===== Passage shown =====
Thread: Unicode problem again
I have the following error:
Postgres 8.3 via psycopg 1.1.21 and zope 2.10.
ProgrammingError Error Value: ERROR: character 0xe28099 of encoding "UTF8" has no equivalent in "LATIN1" select distinct teachers.teacherid,teachers.teacherid as thisteacherid,teachers.initials, reports.reporttext,reports.reportid,subjects.subjectid ,subjects.name, subjects.abbreviation,reports.academicyear,teachers.firstname as first,teachers.surname as second,classes.classid from classes, reports,teachers,subjects where reports.classid=classes.classid and reports.teacherid=teachers.teacherid and reports.studentid=4247 and classes.subjectid=subjects.subjectid and reports.classid=5626 and reports.teacherid=30
I have changed client_encoding to Latin1 to get over errors caused by having the database in UTF8 and users trying to enter special characters like £ signs.
Unfortunately, it seems there are already UTF8 encodings in the DB that have no equivalent in Latin1 from before the change.
How can I get over this problem, and still allow special characters, ie have no error reports.
===== Stored rows =====
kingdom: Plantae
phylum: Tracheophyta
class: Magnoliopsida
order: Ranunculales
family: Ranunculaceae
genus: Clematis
=====
===== Stored rows =====
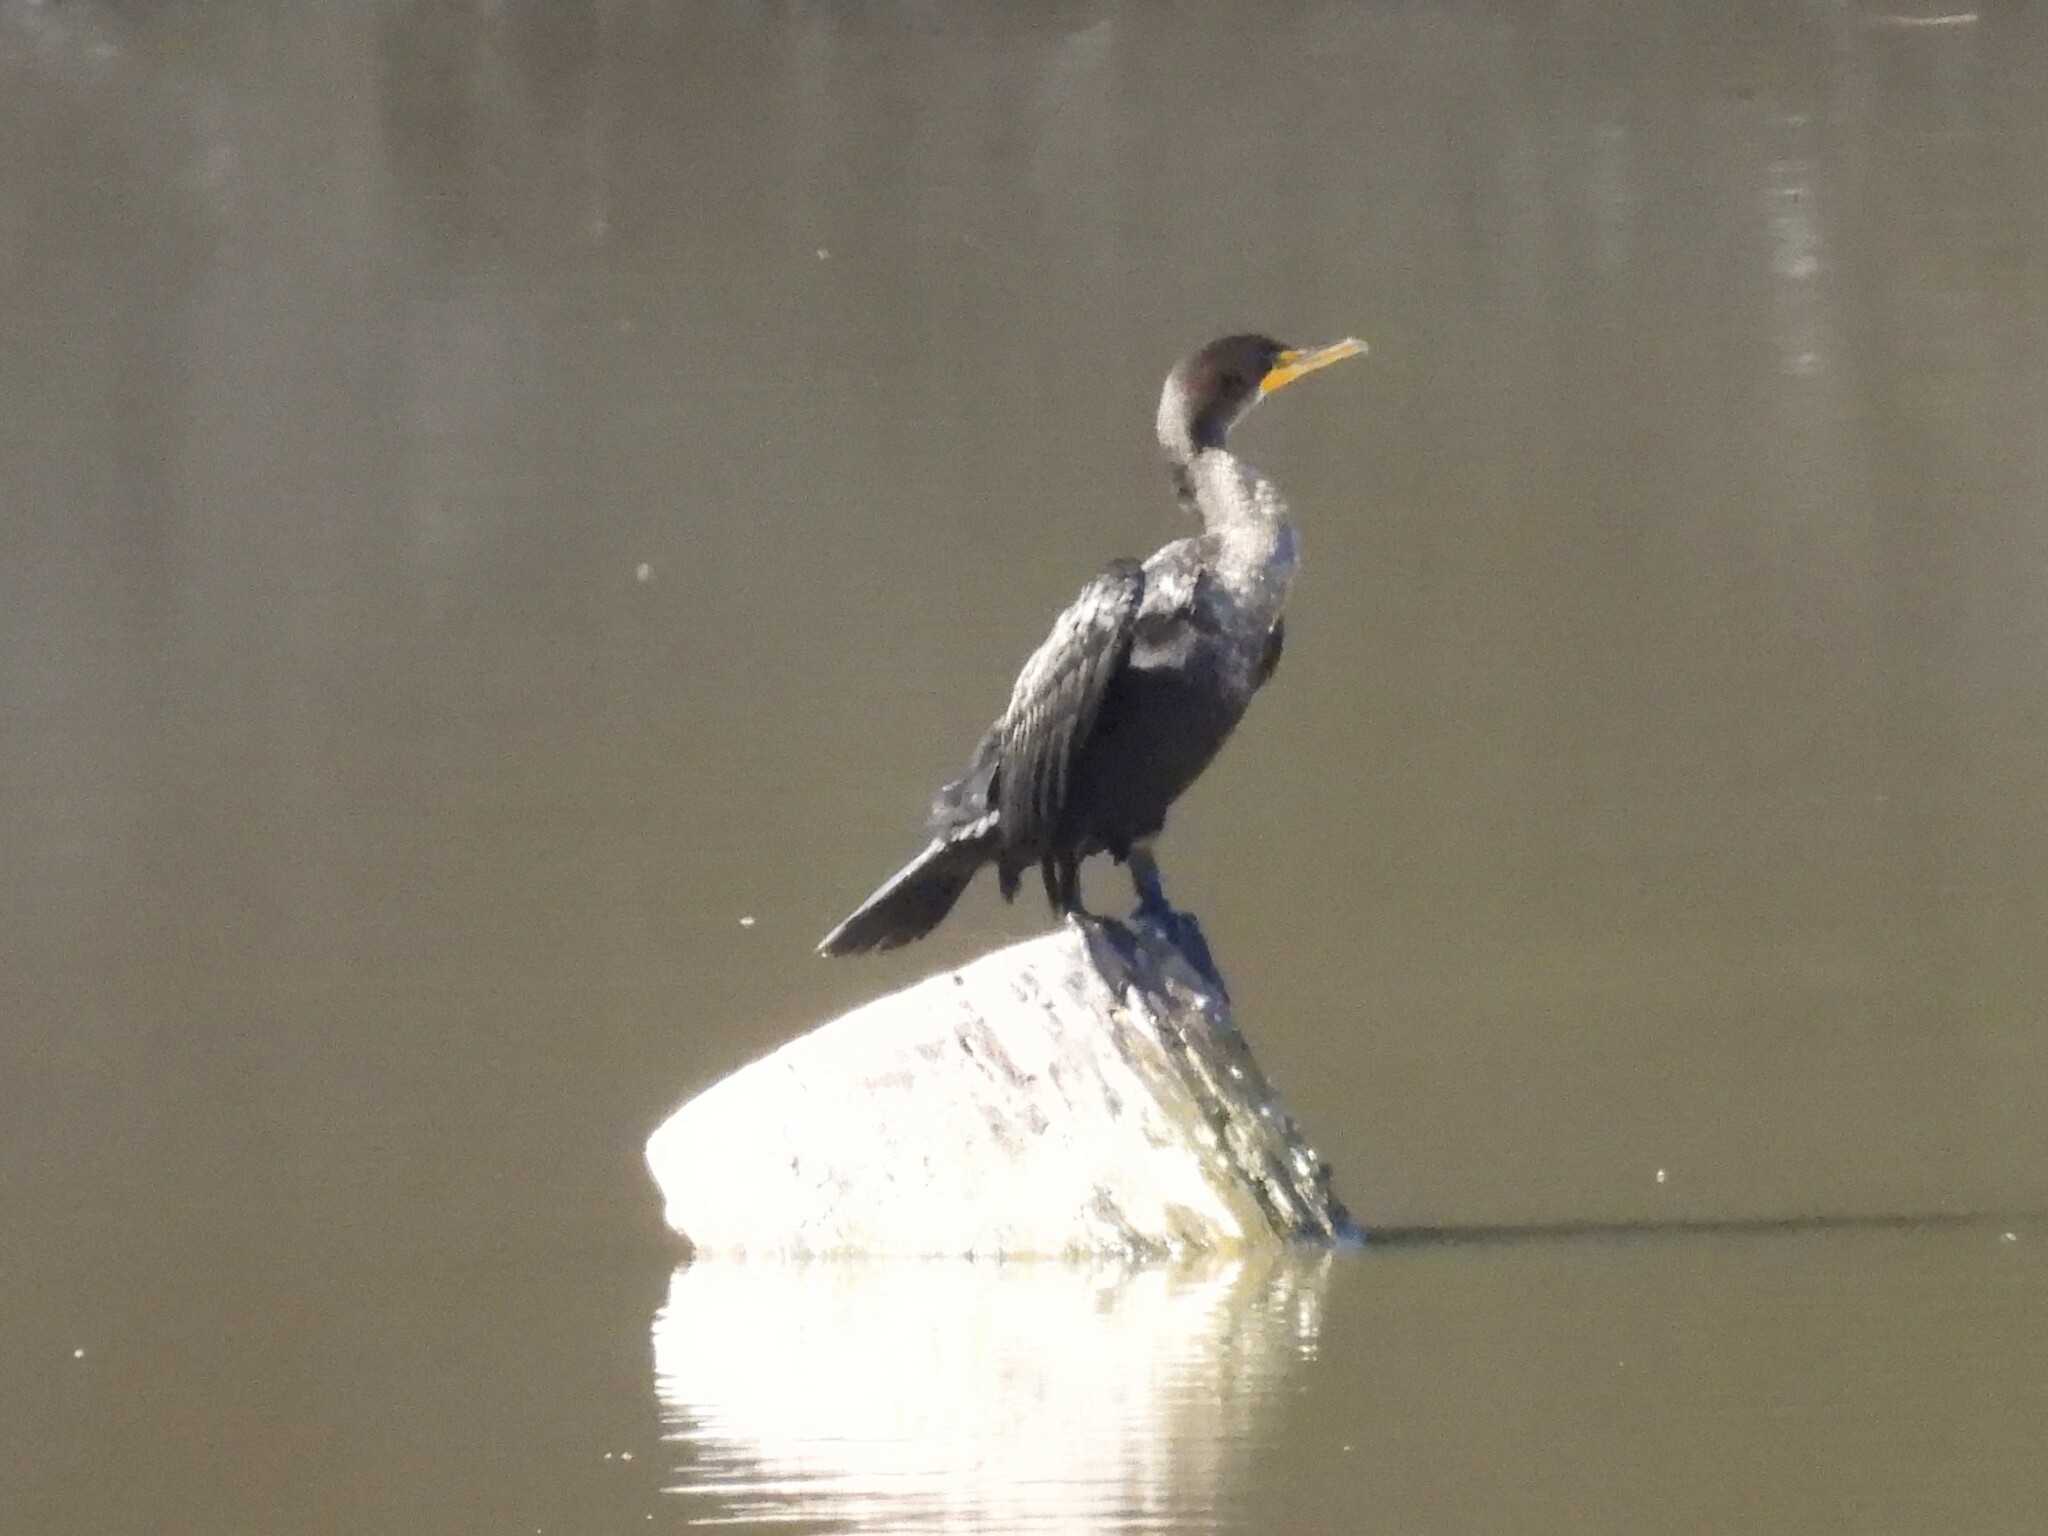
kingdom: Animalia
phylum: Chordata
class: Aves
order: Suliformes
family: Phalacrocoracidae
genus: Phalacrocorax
=====
§ **What is expected**:
In the thread about the Unicode error, what did the poster change client_encoding to? The rows stand apart from the thread and are unrelated to it.

§ **Correct output**:
Latin1.